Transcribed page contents
***

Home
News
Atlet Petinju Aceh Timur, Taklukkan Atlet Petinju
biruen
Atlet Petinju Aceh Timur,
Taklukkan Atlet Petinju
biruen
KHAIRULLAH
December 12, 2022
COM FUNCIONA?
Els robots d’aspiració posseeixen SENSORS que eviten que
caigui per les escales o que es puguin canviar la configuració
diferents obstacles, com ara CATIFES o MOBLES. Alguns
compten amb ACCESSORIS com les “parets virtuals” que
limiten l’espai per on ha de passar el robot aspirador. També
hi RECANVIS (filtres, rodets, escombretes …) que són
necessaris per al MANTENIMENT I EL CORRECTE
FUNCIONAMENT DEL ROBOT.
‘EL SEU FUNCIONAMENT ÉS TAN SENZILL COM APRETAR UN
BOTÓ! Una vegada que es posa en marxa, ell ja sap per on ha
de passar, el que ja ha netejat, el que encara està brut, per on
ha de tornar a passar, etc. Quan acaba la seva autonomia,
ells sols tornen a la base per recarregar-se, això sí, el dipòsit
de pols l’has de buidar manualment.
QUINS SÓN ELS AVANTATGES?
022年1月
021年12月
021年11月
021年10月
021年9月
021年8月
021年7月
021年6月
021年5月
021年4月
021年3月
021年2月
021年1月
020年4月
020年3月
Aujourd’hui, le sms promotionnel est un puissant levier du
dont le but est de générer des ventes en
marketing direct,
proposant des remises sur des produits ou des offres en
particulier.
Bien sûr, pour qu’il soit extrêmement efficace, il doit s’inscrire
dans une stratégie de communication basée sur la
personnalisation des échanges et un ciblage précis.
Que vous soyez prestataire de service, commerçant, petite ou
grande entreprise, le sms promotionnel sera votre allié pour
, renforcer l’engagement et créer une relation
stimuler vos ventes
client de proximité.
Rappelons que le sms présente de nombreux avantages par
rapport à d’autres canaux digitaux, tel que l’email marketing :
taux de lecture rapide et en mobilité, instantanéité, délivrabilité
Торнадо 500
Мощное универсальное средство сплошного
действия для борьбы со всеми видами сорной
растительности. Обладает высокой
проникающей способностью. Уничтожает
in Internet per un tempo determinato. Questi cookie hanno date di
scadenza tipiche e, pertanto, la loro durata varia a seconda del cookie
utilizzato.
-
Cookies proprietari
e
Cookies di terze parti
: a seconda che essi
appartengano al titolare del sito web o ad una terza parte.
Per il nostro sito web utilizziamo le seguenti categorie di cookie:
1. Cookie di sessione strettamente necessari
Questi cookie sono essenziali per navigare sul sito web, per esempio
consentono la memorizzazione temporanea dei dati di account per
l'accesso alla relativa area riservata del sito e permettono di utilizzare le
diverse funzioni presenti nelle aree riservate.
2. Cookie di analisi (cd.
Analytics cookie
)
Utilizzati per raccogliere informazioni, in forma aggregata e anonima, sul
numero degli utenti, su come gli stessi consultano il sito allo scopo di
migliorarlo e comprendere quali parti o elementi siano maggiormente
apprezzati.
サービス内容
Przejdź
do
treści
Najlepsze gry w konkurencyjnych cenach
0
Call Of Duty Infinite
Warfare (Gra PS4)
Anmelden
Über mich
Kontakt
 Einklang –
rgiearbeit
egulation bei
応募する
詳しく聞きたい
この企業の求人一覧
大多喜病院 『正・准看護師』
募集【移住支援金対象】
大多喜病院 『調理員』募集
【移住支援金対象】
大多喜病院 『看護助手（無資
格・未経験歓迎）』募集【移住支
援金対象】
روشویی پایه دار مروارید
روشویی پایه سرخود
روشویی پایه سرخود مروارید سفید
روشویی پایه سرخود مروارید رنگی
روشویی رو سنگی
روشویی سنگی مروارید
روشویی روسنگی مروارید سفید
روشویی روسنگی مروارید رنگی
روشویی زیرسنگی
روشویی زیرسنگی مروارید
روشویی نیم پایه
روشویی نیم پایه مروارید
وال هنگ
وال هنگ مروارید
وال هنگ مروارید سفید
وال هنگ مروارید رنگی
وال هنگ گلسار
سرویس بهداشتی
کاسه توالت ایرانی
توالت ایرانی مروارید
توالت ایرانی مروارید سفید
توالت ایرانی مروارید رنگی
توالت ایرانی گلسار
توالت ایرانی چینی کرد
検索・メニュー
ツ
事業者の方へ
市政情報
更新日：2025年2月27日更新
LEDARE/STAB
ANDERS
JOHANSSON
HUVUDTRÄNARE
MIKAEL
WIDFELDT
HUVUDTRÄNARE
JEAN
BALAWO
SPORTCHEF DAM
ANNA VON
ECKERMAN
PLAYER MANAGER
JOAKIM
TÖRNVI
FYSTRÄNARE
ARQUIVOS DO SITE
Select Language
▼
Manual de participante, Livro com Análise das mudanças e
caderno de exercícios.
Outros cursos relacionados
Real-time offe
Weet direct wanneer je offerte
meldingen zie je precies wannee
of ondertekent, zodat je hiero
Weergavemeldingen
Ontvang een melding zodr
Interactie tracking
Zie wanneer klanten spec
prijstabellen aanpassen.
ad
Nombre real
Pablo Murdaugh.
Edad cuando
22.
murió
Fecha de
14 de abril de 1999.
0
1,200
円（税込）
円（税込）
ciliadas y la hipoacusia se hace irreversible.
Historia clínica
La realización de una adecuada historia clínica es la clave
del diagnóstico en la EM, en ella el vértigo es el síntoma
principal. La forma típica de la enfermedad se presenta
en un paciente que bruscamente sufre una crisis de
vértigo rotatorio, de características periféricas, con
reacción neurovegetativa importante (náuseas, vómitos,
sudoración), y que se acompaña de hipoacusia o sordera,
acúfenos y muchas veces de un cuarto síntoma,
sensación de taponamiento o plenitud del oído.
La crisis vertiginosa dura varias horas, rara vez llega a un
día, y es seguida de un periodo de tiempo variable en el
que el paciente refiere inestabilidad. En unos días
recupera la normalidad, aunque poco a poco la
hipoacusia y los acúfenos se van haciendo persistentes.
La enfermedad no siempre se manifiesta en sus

***

#### Assigned task
Set down each entry again, exactly as written.

#### Solution for this problem
Home
News
Atlet Petinju Aceh Timur, Taklukkan Atlet Petinju
biruen
Atlet Petinju Aceh Timur,
Taklukkan Atlet Petinju
biruen
KHAIRULLAH
December 12, 2022
COM FUNCIONA?
Els robots d’aspiració posseeixen SENSORS que eviten que
caigui per les escales o que es puguin canviar la configuració
diferents obstacles, com ara CATIFES o MOBLES. Alguns
compten amb ACCESSORIS com les “parets virtuals” que
limiten l’espai per on ha de passar el robot aspirador. També
hi RECANVIS (filtres, rodets, escombretes …) que són
necessaris per al MANTENIMENT I EL CORRECTE
FUNCIONAMENT DEL ROBOT.
‘EL SEU FUNCIONAMENT ÉS TAN SENZILL COM APRETAR UN
BOTÓ! Una vegada que es posa en marxa, ell ja sap per on ha
de passar, el que ja ha netejat, el que encara està brut, per on
ha de tornar a passar, etc. Quan acaba la seva autonomia,
ells sols tornen a la base per recarregar-se, això sí, el dipòsit
de pols l’has de buidar manualment.
QUINS SÓN ELS AVANTATGES?
022年1月
021年12月
021年11月
021年10月
021年9月
021年8月
021年7月
021年6月
021年5月
021年4月
021年3月
021年2月
021年1月
020年4月
020年3月
Aujourd’hui, le sms promotionnel est un puissant levier du
dont le but est de générer des ventes en
marketing direct,
proposant des remises sur des produits ou des offres en
particulier.
Bien sûr, pour qu’il soit extrêmement efficace, il doit s’inscrire
dans une stratégie de communication basée sur la
personnalisation des échanges et un ciblage précis.
Que vous soyez prestataire de service, commerçant, petite ou
grande entreprise, le sms promotionnel sera votre allié pour
, renforcer l’engagement et créer une relation
stimuler vos ventes
client de proximité.
Rappelons que le sms présente de nombreux avantages par
rapport à d’autres canaux digitaux, tel que l’email marketing :
taux de lecture rapide et en mobilité, instantanéité, délivrabilité
Торнадо 500
Мощное универсальное средство сплошного
действия для борьбы со всеми видами сорной
растительности. Обладает высокой
проникающей способностью. Уничтожает
in Internet per un tempo determinato. Questi cookie hanno date di
scadenza tipiche e, pertanto, la loro durata varia a seconda del cookie
utilizzato.
-
Cookies proprietari
e
Cookies di terze parti
: a seconda che essi
appartengano al titolare del sito web o ad una terza parte.
Per il nostro sito web utilizziamo le seguenti categorie di cookie:
1. Cookie di sessione strettamente necessari
Questi cookie sono essenziali per navigare sul sito web, per esempio
consentono la memorizzazione temporanea dei dati di account per
l'accesso alla relativa area riservata del sito e permettono di utilizzare le
diverse funzioni presenti nelle aree riservate.
2. Cookie di analisi (cd.
Analytics cookie
)
Utilizzati per raccogliere informazioni, in forma aggregata e anonima, sul
numero degli utenti, su come gli stessi consultano il sito allo scopo di
migliorarlo e comprendere quali parti o elementi siano maggiormente
apprezzati.
サービス内容
Przejdź
do
treści
Najlepsze gry w konkurencyjnych cenach
0
Call Of Duty Infinite
Warfare (Gra PS4)
Anmelden
Über mich
Kontakt
 Einklang –
rgiearbeit
egulation bei
応募する
詳しく聞きたい
この企業の求人一覧
大多喜病院 『正・准看護師』
募集【移住支援金対象】
大多喜病院 『調理員』募集
【移住支援金対象】
大多喜病院 『看護助手（無資
格・未経験歓迎）』募集【移住支
援金対象】
روشویی پایه دار مروارید
روشویی پایه سرخود
روشویی پایه سرخود مروارید سفید
روشویی پایه سرخود مروارید رنگی
روشویی رو سنگی
روشویی سنگی مروارید
روشویی روسنگی مروارید سفید
روشویی روسنگی مروارید رنگی
روشویی زیرسنگی
روشویی زیرسنگی مروارید
روشویی نیم پایه
روشویی نیم پایه مروارید
وال هنگ
وال هنگ مروارید
وال هنگ مروارید سفید
وال هنگ مروارید رنگی
وال هنگ گلسار
سرویس بهداشتی
کاسه توالت ایرانی
توالت ایرانی مروارید
توالت ایرانی مروارید سفید
توالت ایرانی مروارید رنگی
توالت ایرانی گلسار
توالت ایرانی چینی کرد
検索・メニュー
ツ
事業者の方へ
市政情報
更新日：2025年2月27日更新
LEDARE/STAB
ANDERS
JOHANSSON
HUVUDTRÄNARE
MIKAEL
WIDFELDT
HUVUDTRÄNARE
JEAN
BALAWO
SPORTCHEF DAM
ANNA VON
ECKERMAN
PLAYER MANAGER
JOAKIM
TÖRNVI
FYSTRÄNARE
ARQUIVOS DO SITE
Select Language
▼
Manual de participante, Livro com Análise das mudanças e
caderno de exercícios.
Outros cursos relacionados
Real-time offe
Weet direct wanneer je offerte
meldingen zie je precies wannee
of ondertekent, zodat je hiero
Weergavemeldingen
Ontvang een melding zodr
Interactie tracking
Zie wanneer klanten spec
prijstabellen aanpassen.
ad
Nombre real
Pablo Murdaugh.
Edad cuando
22.
murió
Fecha de
14 de abril de 1999.
0
1,200
円（税込）
円（税込）
ciliadas y la hipoacusia se hace irreversible.
Historia clínica
La realización de una adecuada historia clínica es la clave
del diagnóstico en la EM, en ella el vértigo es el síntoma
principal. La forma típica de la enfermedad se presenta
en un paciente que bruscamente sufre una crisis de
vértigo rotatorio, de características periféricas, con
reacción neurovegetativa importante (náuseas, vómitos,
sudoración), y que se acompaña de hipoacusia o sordera,
acúfenos y muchas veces de un cuarto síntoma,
sensación de taponamiento o plenitud del oído.
La crisis vertiginosa dura varias horas, rara vez llega a un
día, y es seguida de un periodo de tiempo variable en el
que el paciente refiere inestabilidad. En unos días
recupera la normalidad, aunque poco a poco la
hipoacusia y los acúfenos se van haciendo persistentes.
La enfermedad no siempre se manifiesta en sus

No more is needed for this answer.